**** LISTED ENTRIES ****
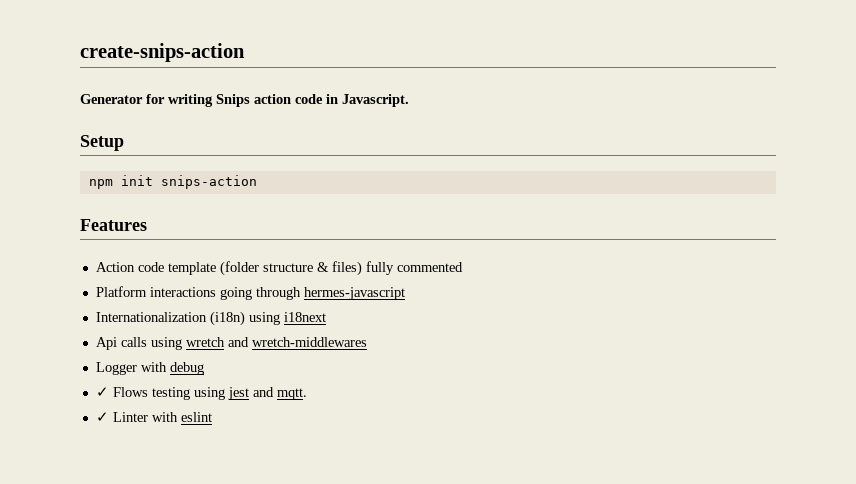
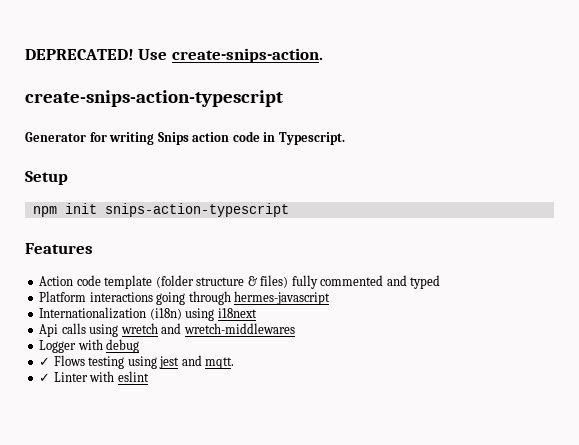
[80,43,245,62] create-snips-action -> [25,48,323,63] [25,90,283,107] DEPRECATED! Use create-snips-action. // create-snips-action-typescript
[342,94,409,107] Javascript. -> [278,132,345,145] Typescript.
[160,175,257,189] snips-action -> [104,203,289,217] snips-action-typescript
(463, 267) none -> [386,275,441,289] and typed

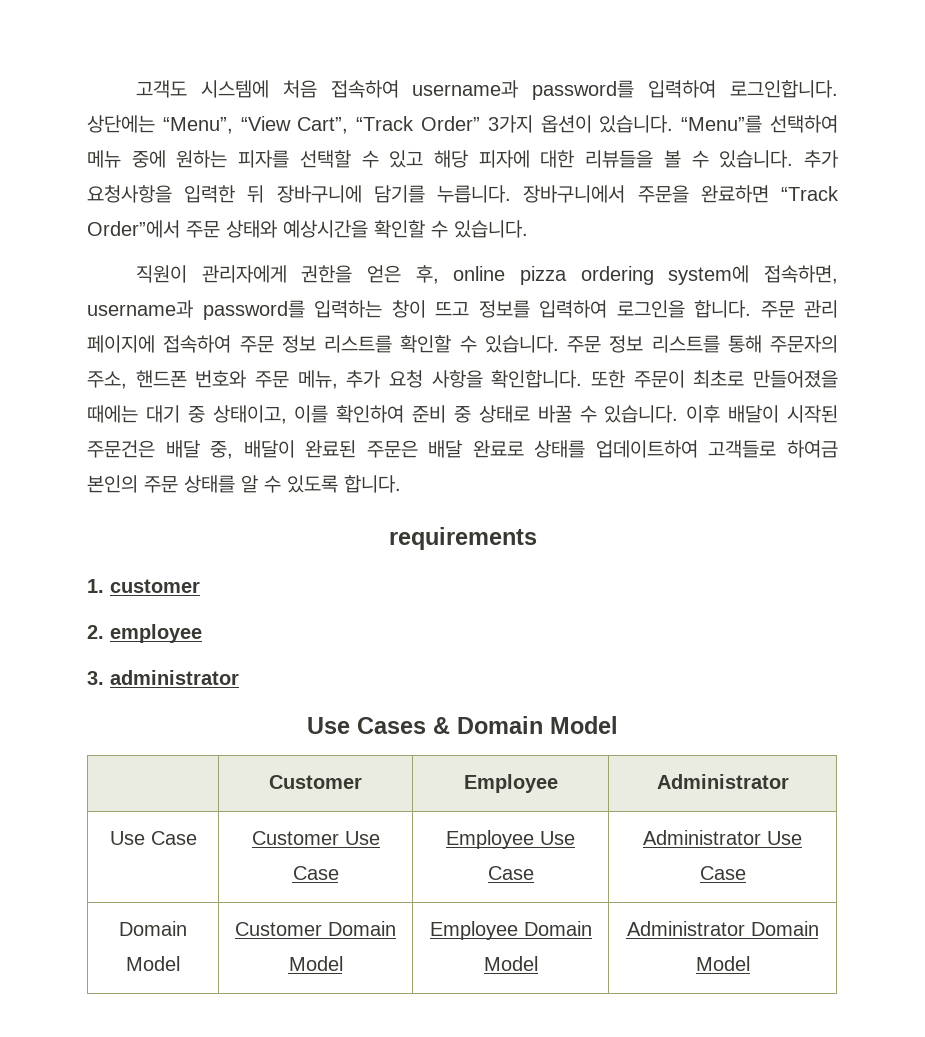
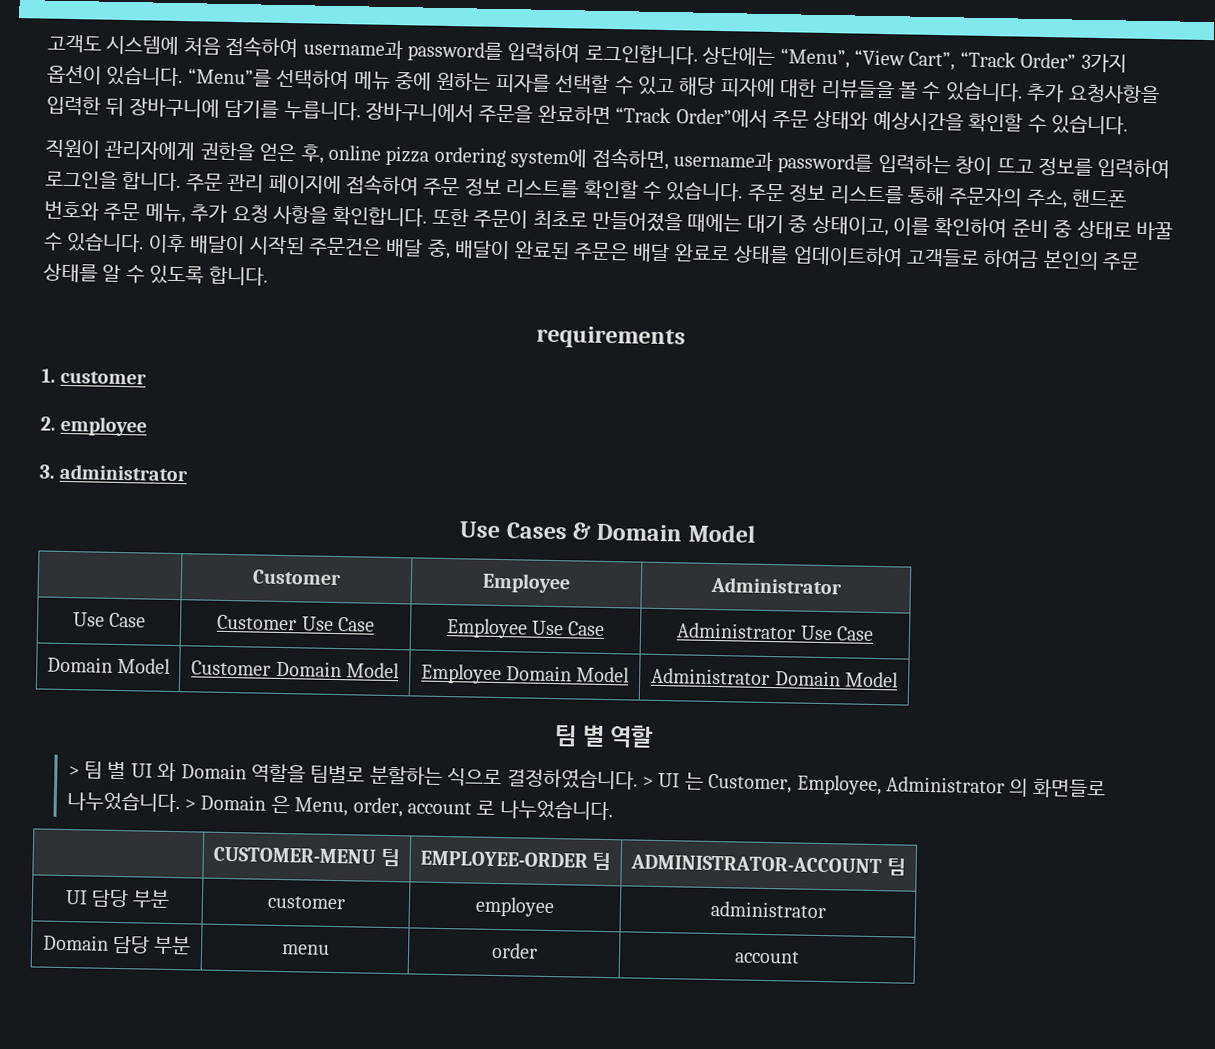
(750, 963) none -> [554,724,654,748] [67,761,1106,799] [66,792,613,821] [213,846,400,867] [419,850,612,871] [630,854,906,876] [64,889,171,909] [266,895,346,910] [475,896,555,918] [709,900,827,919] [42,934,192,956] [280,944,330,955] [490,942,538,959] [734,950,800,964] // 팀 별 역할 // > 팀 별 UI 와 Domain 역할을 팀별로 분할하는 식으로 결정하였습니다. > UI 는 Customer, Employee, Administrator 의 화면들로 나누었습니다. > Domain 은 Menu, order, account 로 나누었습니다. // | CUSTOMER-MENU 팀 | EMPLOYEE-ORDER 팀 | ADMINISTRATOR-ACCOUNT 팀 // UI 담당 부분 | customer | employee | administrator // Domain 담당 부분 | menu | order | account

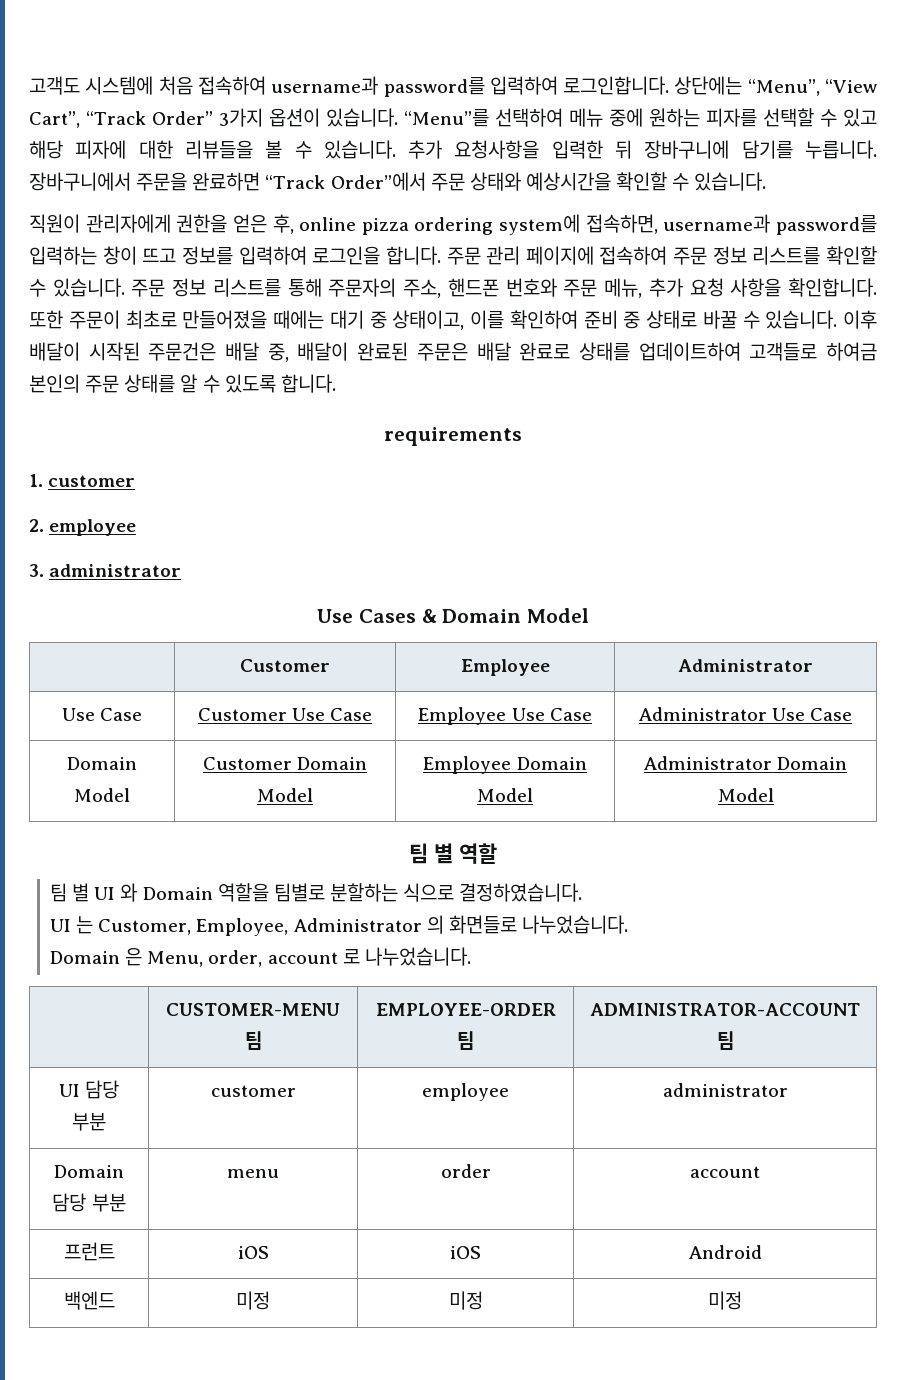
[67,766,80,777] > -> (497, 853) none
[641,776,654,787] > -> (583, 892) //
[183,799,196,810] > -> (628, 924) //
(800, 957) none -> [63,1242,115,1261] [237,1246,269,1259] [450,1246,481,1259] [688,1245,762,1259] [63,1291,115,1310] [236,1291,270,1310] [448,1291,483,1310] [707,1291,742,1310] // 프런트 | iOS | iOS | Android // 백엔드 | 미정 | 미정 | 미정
****
ASSIGNMENT: Write out the data above in full and exactly, but not the pictures.

FINISHED TASK:
[80,43,245,62] create-snips-action -> [25,48,323,63] [25,90,283,107] DEPRECATED! Use create-snips-action. // create-snips-action-typescript
[342,94,409,107] Javascript. -> [278,132,345,145] Typescript.
[160,175,257,189] snips-action -> [104,203,289,217] snips-action-typescript
(463, 267) none -> [386,275,441,289] and typed

(750, 963) none -> [554,724,654,748] [67,761,1106,799] [66,792,613,821] [213,846,400,867] [419,850,612,871] [630,854,906,876] [64,889,171,909] [266,895,346,910] [475,896,555,918] [709,900,827,919] [42,934,192,956] [280,944,330,955] [490,942,538,959] [734,950,800,964] // 팀 별 역할 // > 팀 별 UI 와 Domain 역할을 팀별로 분할하는 식으로 결정하였습니다. > UI 는 Customer, Employee, Administrator 의 화면들로 나누었습니다. > Domain 은 Menu, order, account 로 나누었습니다. // | CUSTOMER-MENU 팀 | EMPLOYEE-ORDER 팀 | ADMINISTRATOR-ACCOUNT 팀 // UI 담당 부분 | customer | employee | administrator // Domain 담당 부분 | menu | order | account

[67,766,80,777] > -> (497, 853) none
[641,776,654,787] > -> (583, 892) //
[183,799,196,810] > -> (628, 924) //
(800, 957) none -> [63,1242,115,1261] [237,1246,269,1259] [450,1246,481,1259] [688,1245,762,1259] [63,1291,115,1310] [236,1291,270,1310] [448,1291,483,1310] [707,1291,742,1310] // 프런트 | iOS | iOS | Android // 백엔드 | 미정 | 미정 | 미정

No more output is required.